Writing a novel from start to finish is a very long road. So by the time you finally finish your last round of editing and have that perfect manuscript sitting in front of you, it can be easy to forget how it felt when you first stared at that blank page, searching for the right words to open with. And if you plan to write another manuscript, you are going to have to go back to that first daunting step all over again. Even worse, you are going to have to face ‘The Second Book Conundrum’.
With all the focus you put into writing your first novel, you probably haven’t even begun to consider how it will feel to go back to square one. So I want to outline a couple of the challenges you will encounter, why they happen and why you shouldn’t worry about it.
When you come to write a fresh manuscript, even if it is a sequel to your first, you are going to need at least a fresh plot. If you are writing something completely different, you are also going to have to come up with a whole new premise and that’s a big ask. It may well be that you already have a few threads of ideas, or even a central theme to follow, but until you start planning or start writing, it’s bound to be only a foundation for what is to come.
This is the point where you start to think to yourself, “Why does this plot feel so bare when my last one felt rich and complete”? And, following on from that, “Maybe I only ever had one good book in me to begin with and I’ll never come up with any more good ideas.” When these thoughts start to enter your mind, it can be easy to panic and give up, declaring yourself completely spent. But the key word among these thoughts is ‘complete’. Your last manuscript was just that. When you began your first novel, it was probably just as threadbare as this one feels now, it’s just that you didn’t have anything to compare it with at the time. As you continue to write, then as you go back and make changes and additions, this novel will have the potential to be just as inspired as your last. You just need to give it time.
This next one was a killer for me. After knuckling down and writing the first chapter or two of your new novel, you will probably go back and give it a read through for errors. To your shock and horror, you find that the quality of your prose, the style of your dialogue and the flow of the action are completely sub-par compared to what you left behind in your old manuscript. In short, it seems to be written badly.
So now you start to wonder if you’ve just lost your touch. But here’s the thing; you just finished scouring your first manuscript for even the tiniest error. You probably had countless reads of it and by the end, all you could find to correct was the odd small typo, or one or two words that just weren’t quite right. You’ve gone from reading a manuscript that was in the very best shape you could make it, to one that is completely raw with no edits whatsoever.
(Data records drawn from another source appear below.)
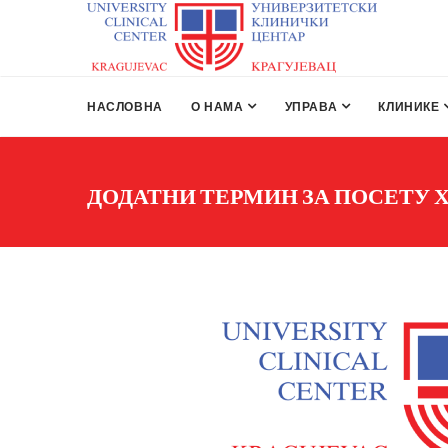
НАСЛОВНА
О НАМА
УПРАВА
КЛИНИКЕ
ДОДАТНИ ТЕРМИН ЗА ПОСЕТУ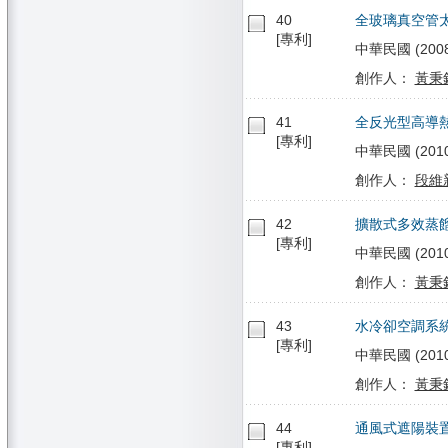
40
全玻璃真空管
[專利]
中華民國 (2008/
創作人：
黃秉
41
全反光型高導
[專利]
中華民國 (2010/0
創作人：
段維
42
擴散式多效蒸
[專利]
中華民國 (2010/0
創作人：
黃秉
43
水冷卻空調系
[專利]
中華民國 (2010/
創作人：
黃秉
44
通風式遮陽裝
[專利]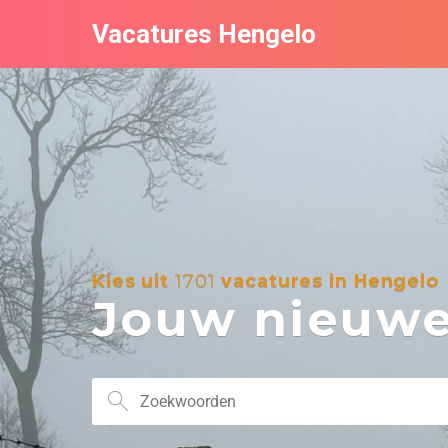
Vacatures Hengelo
Kies uit
1701
vacatures in Hengelo
Jouw nieuwe 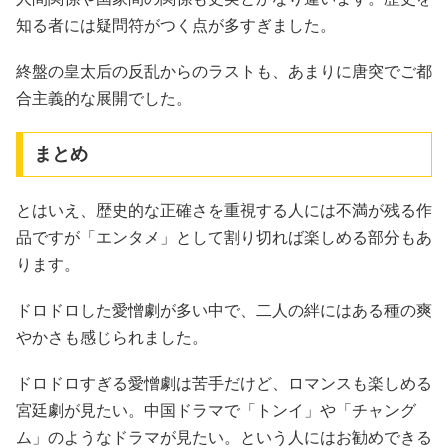
知る者には疑問符がつく点が多すぎました。
終盤の皇太后の反乱からのラストも、あまりに唐突でご都
合主義的な展開でした。
まとめ
とはいえ、歴史的な正確さを重視する人には不満が残る作
品ですが「エンタメ」として割り切れば楽しめる部分もあ
ります。
ドロドロした愛憎劇が多い中で、二人の絆にはある種の爽
やかさも感じられました。
ドロドロすぎる愛憎劇は苦手だけど、ロマンスも楽しめる
宮廷劇が見たい。中国ドラマで「トンイ」や「チャング
ム」のようなドラマが見たい。という人にはお勧めできる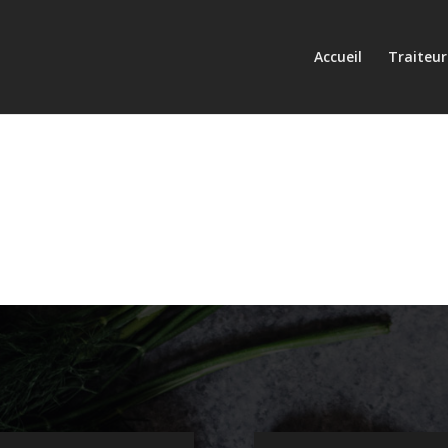
Accueil
Traiteur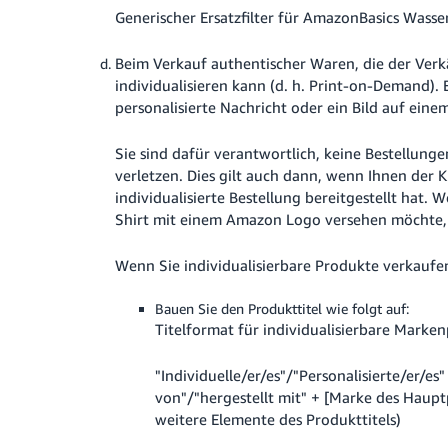
Generischer Ersatzfilter für AmazonBasics Wasser
Beim Verkauf authentischer Waren, die der Verk
individualisieren kann (d. h. Print-on-Demand). E
personalisierte Nachricht oder ein Bild auf eine
Sie sind dafür verantwortlich, keine Bestellung
verletzen. Dies gilt auch dann, wenn Ihnen der 
individualisierte Bestellung bereitgestellt hat. 
Shirt mit einem Amazon Logo versehen möchte, 
Wenn Sie individualisierbare Produkte verkaufe
Bauen Sie den Produkttitel wie folgt auf:
Titelformat für individualisierbare Marke
"Individuelle/er/es"/"Personalisierte/er/es
von"/"hergestellt mit" + [Marke des Haup
weitere Elemente des Produkttitels)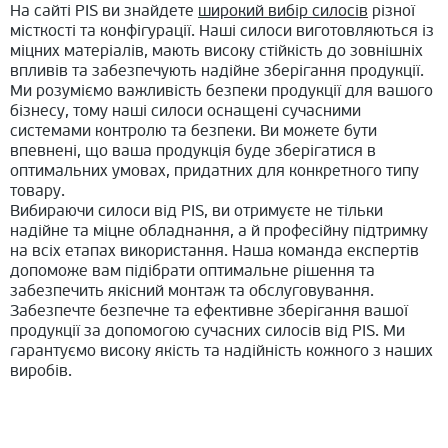
На сайті PIS ви знайдете
широкий вибір силосів
різної
місткості та конфігурації. Наші силоси виготовляються із
міцних матеріалів, мають високу стійкість до зовнішніх
впливів та забезпечують надійне зберігання продукції.
Ми розуміємо важливість безпеки продукції для вашого
бізнесу, тому наші силоси оснащені сучасними
системами контролю та безпеки. Ви можете бути
впевнені, що ваша продукція буде зберігатися в
оптимальних умовах, придатних для конкретного типу
товару.
Вибираючи силоси від PIS, ви отримуєте не тільки
надійне та міцне обладнання, а й професійну підтримку
на всіх етапах використання. Наша команда експертів
допоможе вам підібрати оптимальне рішення та
забезпечить якісний монтаж та обслуговування.
Забезпечте безпечне та ефективне зберігання вашої
продукції за допомогою сучасних силосів від PIS. Ми
гарантуємо високу якість та надійність кожного з наших
виробів.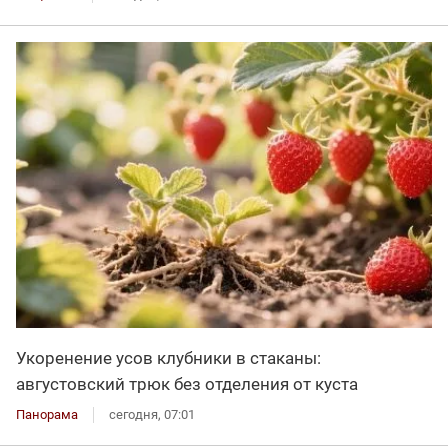
Укоренение усов клубники в стаканы:
августовский трюк без отделения от куста
Панорама
сегодня, 07:01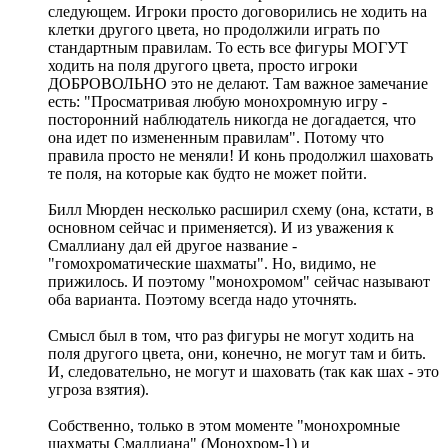
следующем. Игроки просто договорились не ходить на
клетки другого цвета, но продолжили играть по
стандартным правилам. То есть все фигуры МОГУТ
ходить на поля другого цвета, просто игроки
ДОБРОВОЛЬНО это не делают. Там важное замечание
есть: "Просматривая любую монохромную игру -
посторонний наблюдатель никогда не догадается, что
она идет по измененным правилам". Потому что
правила просто не меняли! И конь продолжил шаховать
те поля, на которые как будто не может пойти.
Билл Мюрден несколько расширил схему (она, кстати, в
основном сейчас и применяется). И из уважения к
Смаллиану дал ей другое название -
"гомохроматические шахматы". Но, видимо, не
прижилось. И поэтому "монохромом" сейчас называют
оба варианта. Поэтому всегда надо уточнять.
Смысл был в том, что раз фигуры не могут ходить на
поля другого цвета, они, конечно, не могут там и бить.
И, следовательно, не могут и шаховать (так как шах - это
угроза взятия).
Собственно, только в этом моменте "монохромные
шахматы Смаллиана" (Монохром-1) и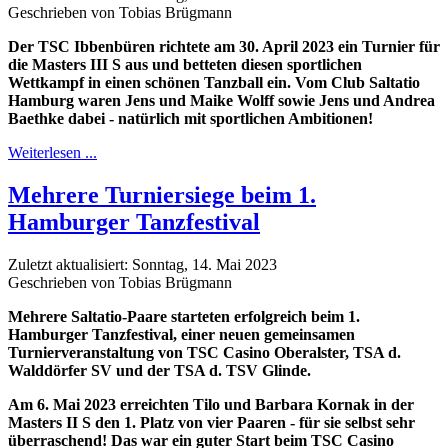
Geschrieben von Tobias Brügmann
Der TSC Ibbenbüren richtete am 30. April 2023 ein Turnier für
die Masters III S aus und betteten diesen sportlichen
Wettkampf in einen schönen Tanzball ein. Vom Club Saltatio
Hamburg waren Jens und Maike Wolff sowie Jens und Andrea
Baethke dabei - natürlich mit sportlichen Ambitionen!
Weiterlesen ...
Mehrere Turniersiege beim 1.
Hamburger Tanzfestival
Zuletzt aktualisiert: Sonntag, 14. Mai 2023
Geschrieben von Tobias Brügmann
Mehrere Saltatio-Paare starteten erfolgreich beim 1.
Hamburger Tanzfestival, einer neuen gemeinsamen
Turnierveranstaltung von TSC Casino Oberalster, TSA d.
Walddörfer SV und der TSA d. TSV Glinde.
Am 6. Mai 2023 erreichten Tilo und Barbara Kornak in der
Masters II S den 1. Platz von vier Paaren - für sie selbst sehr
überraschend! Das war ein guter Start beim TSC Casino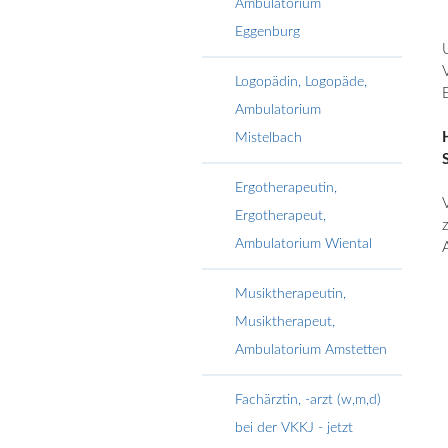
Ambulatorium
Eggenburg
Logopädin, Logopäde,
Ambulatorium
Mistelbach
Ergotherapeutin,
Ergotherapeut,
Ambulatorium Wiental
Musiktherapeutin,
Musiktherapeut,
Ambulatorium Amstetten
Fachärztin, -arzt (w,m,d)
bei der VKKJ - jetzt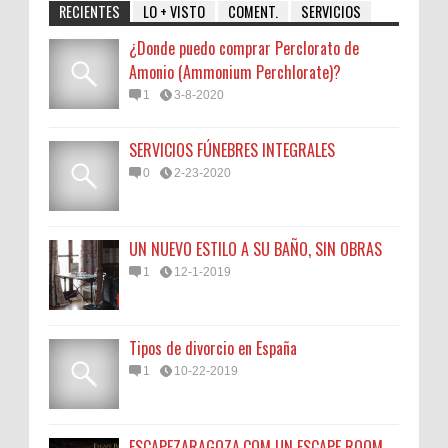
RECIENTES
LO + VISTO
COMENT.
SERVICIOS
¿Donde puedo comprar Perclorato de
Amonio (Ammonium Perchlorate)?
1
3-8-2020
SERVICIOS FÚNEBRES INTEGRALES
0
2-23-2020
UN NUEVO ESTILO A SU BAÑO, SIN OBRAS
1
12-1-2019
Tipos de divorcio en España
1
10-22-2019
ESCAPEZARAGOZA.COM UN ESCAPE ROOM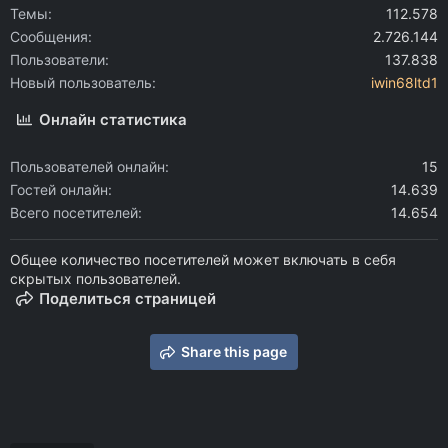
Темы
112.578
Сообщения
2.726.144
Пользователи
137.838
Новый пользователь
iwin68ltd1
Онлайн статистика
Пользователей онлайн
15
Гостей онлайн
14.639
Всего посетителей
14.654
Общее количество посетителей может включать в себя
скрытых пользователей.
Поделиться страницей
Share this page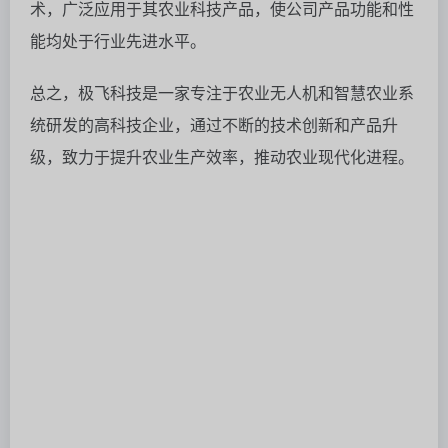
术，广泛应用于其农业科技产品，使公司产品功能和性
能均处于行业先进水平。
总之，极飞科技是一家专注于农业无人机和智慧农业系
统研发的高科技企业，通过不断的技术创新和产品升
级，致力于提升农业生产效率，推动农业现代化进程。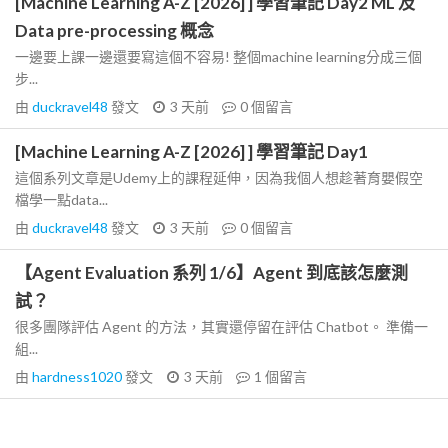
[Machine Learning A-Z [2026] ] 學習筆記 Day2 ML 及
Data pre-processing 概念
一邊要上課一邊還要寫這個不容易! 整個machine learning分成三個
步...
由
duckravel48
發文
3 天前
0
個留言
[Machine Learning A-Z [2026] ] 學習筆記 Day1
這個系列文章是Udemy上的課程延伸，因為我個人想趁著育嬰假空
檔學一點data...
由
duckravel48
發文
3 天前
0
個留言
【Agent Evaluation 系列 1/6】Agent 到底該怎麼測
試？
很多團隊評估 Agent 的方法，其實還停留在評估 Chatbot。 準備一
組...
由
hardness1020
發文
3 天前
1
個留言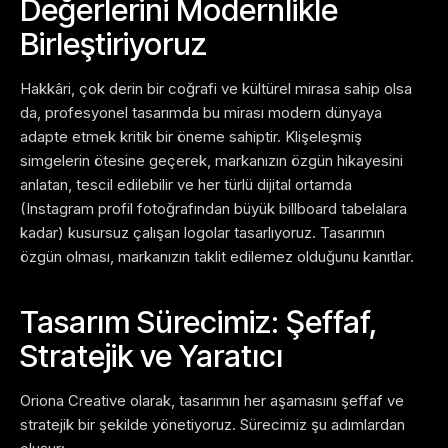
Değerlerini Modernlikle
Birleştiriyoruz
Hakkâri, çok derin bir coğrafi ve kültürel mirasa sahip olsa
da, profesyonel tasarımda bu mirası modern dünyaya
adapte etmek kritik bir öneme sahiptir. Klişeleşmiş
simgelerin ötesine geçerek, markanızın özgün hikayesini
anlatan, tescil edilebilir ve her türlü dijital ortamda
(Instagram profil fotoğrafından büyük billboard tabelalara
kadar) kusursuz çalışan logolar tasarlıyoruz. Tasarımın
özgün olması, markanızın taklit edilemez olduğunu kanıtlar.
Tasarım Sürecimiz: Şeffaf,
Stratejik ve Yaratıcı
Oriona Creative olarak, tasarımın her aşamasını şeffaf ve
stratejik bir şekilde yönetiyoruz. Sürecimiz şu adımlardan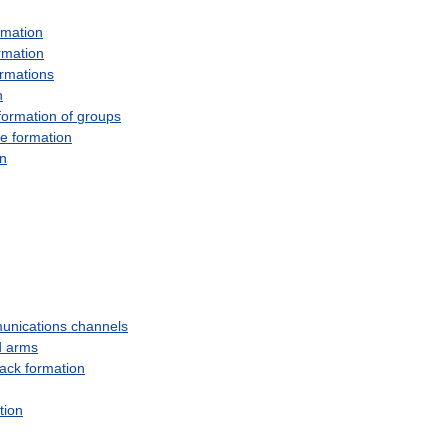
rmation
rmation
ormations
n
formation
of
groups
ve
formation
on
unications
channels
d
arms
ack
formation
tion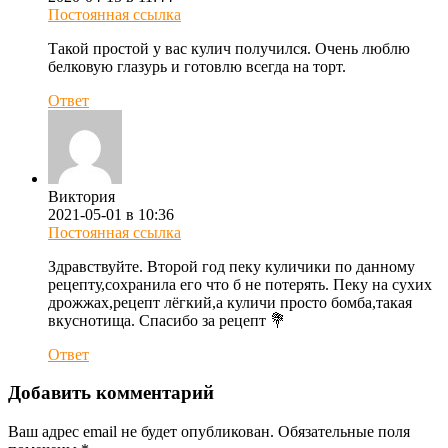
Постоянная ссылка
Такой простой у вас кулич получился. Очень люблю
белковую глазурь и готовлю всегда на торт.
Ответ
Виктория
2021-05-01 в 10:36
Постоянная ссылка
Здравствуйте. Второй год пеку куличики по данному
рецепту,сохранила его что б не потерять. Пеку на сухих
дрожжах,рецепт лёгкий,а куличи просто бомба,такая
вкуснотища. Спасибо за рецепт 💐
Ответ
Добавить комментарий
Ваш адрес email не будет опубликован.
Обязательные поля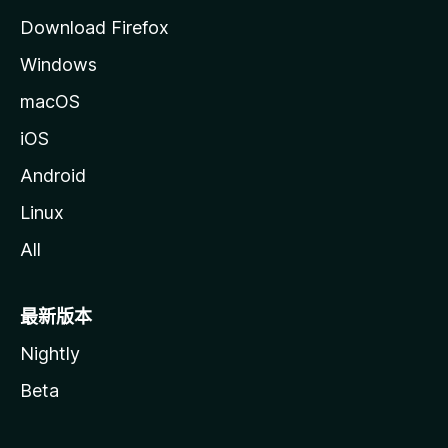
Download Firefox
Windows
macOS
iOS
Android
Linux
All
最新版本
Nightly
Beta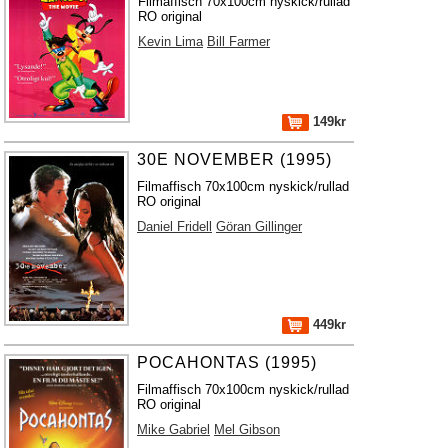
Filmaffisch 70x100cm nyskick/rullad
RO original
Kevin Lima
Bill Farmer
149kr
30E NOVEMBER (1995)
Filmaffisch 70x100cm nyskick/rullad
RO original
Daniel Fridell
Göran Gillinger
449kr
POCAHONTAS (1995)
Filmaffisch 70x100cm nyskick/rullad
RO original
Mike Gabriel
Mel Gibson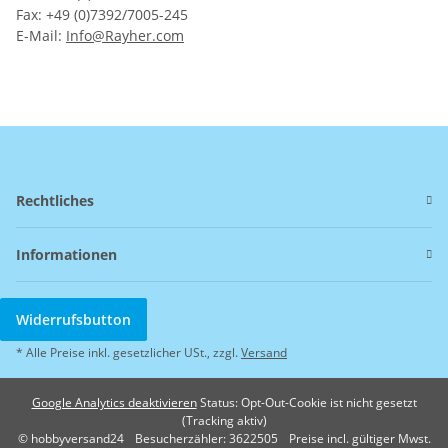
Fax: +49 (0)7392/7005-245
E-Mail:
Info@Rayher.com
Rechtliches
Informationen
Widerrufsbutton
* Alle Preise inkl. gesetzlicher USt., zzgl.
Versand
Google Analytics deaktivieren
Status: Opt-Out-Cookie ist nicht gesetzt
(Tracking aktiv)
© hobbyversand24
Besucherzähler: 3622505
Preise incl. gültiger Mwst.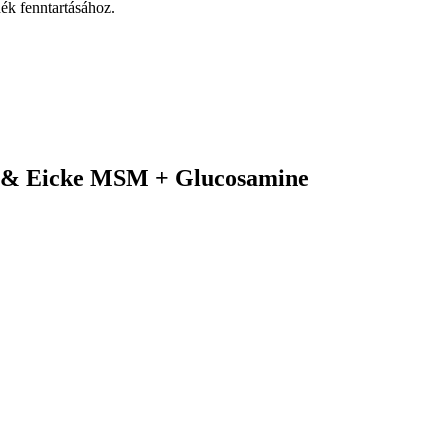
dék fenntartásához.
e & Eicke MSM + Glucosamine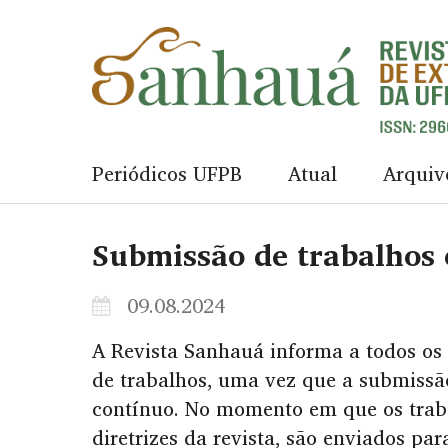
Periódicos UFPB
Atual
Arquiv
Submissão de trabalhos 
09.08.2024
A Revista Sanhauá informa a todos os
de trabalhos, uma vez que a submissã
contínuo. No momento em que os trab
diretrizes da revista, são enviados pa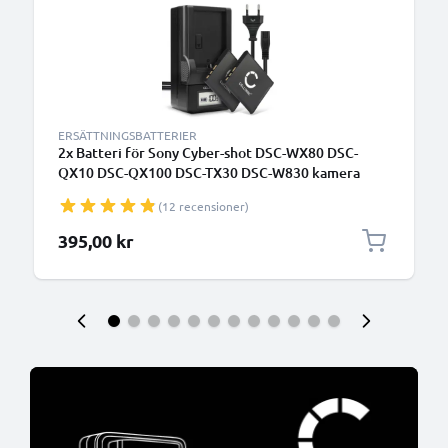
ERSÄTTNINGSBATTERIER
2x Batteri för Sony Cyber-shot DSC-WX80 DSC-
QX10 DSC-QX100 DSC-TX30 DSC-W830 kamera
med hög 580mAh kapacitet + laddare för
(12 recensioner)
uppladdningsbara kamerabatterier
395,00 kr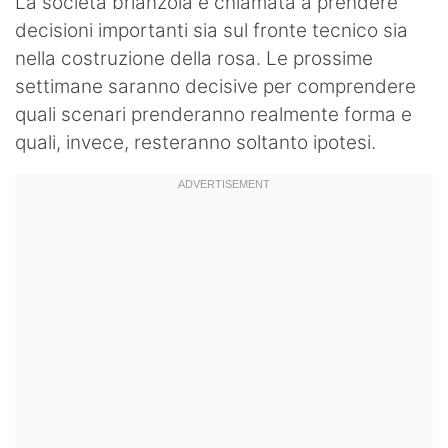
La società brianzola è chiamata a prendere
decisioni importanti sia sul fronte tecnico sia
nella costruzione della rosa. Le prossime
settimane saranno decisive per comprendere
quali scenari prenderanno realmente forma e
quali, invece, resteranno soltanto ipotesi.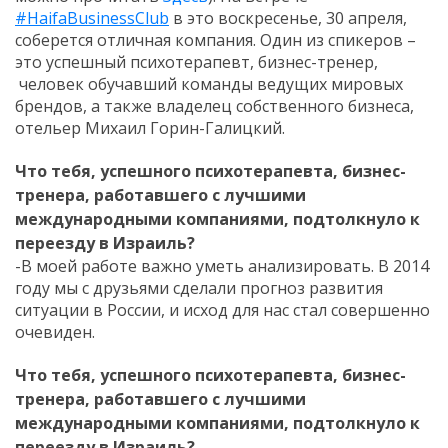
#HaifaBusinessClub
в это воскресенье, 30 апреля,
соберется отличная компания. Один из спикеров –
это успешный психотерапевт, бизнес-тренер,
человек обучавший команды ведущих мировых
брендов, а также владелец собственного бизнеса,
отельер Михаил Горин-Галицкий.
Что тебя, успешного психотерапевта, бизнес-
тренера, работавшего с лучшими
международными компаниями, подтолкнуло к
переезду в Израиль?
-В моей работе важно уметь анализировать. В 2014
году мы с друзьями сделали прогноз развития
ситуации в России, и исход для нас стал совершенно
очевиден.
Что тебя, успешного психотерапевта, бизнес-
тренера, работавшего с лучшими
международными компаниями, подтолкнуло к
переезду в Израиль?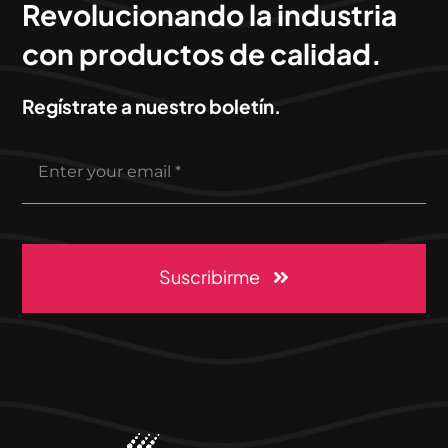
Revolucionando la industria
con productos de calidad.
Regístrate a nuestro boletín.
Suscribirme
You will be surprised what a couple of rounds of really tough editing can do. Even if you don’t make major changes to the plot in general, just swapping out unsuitable words and rearranging the flow of your sentences will make you feel like you stand a chance again.
You aren’t alone in suffering ‘The Second Books Conundrum’. Most authors will have this panic at some point. But if you find yourself on the brink of insanity just remember this; most authors do not write their best manuscript on the first try. Statistically (and logically) speaking, this second manuscript is actually very likely to be better than your first.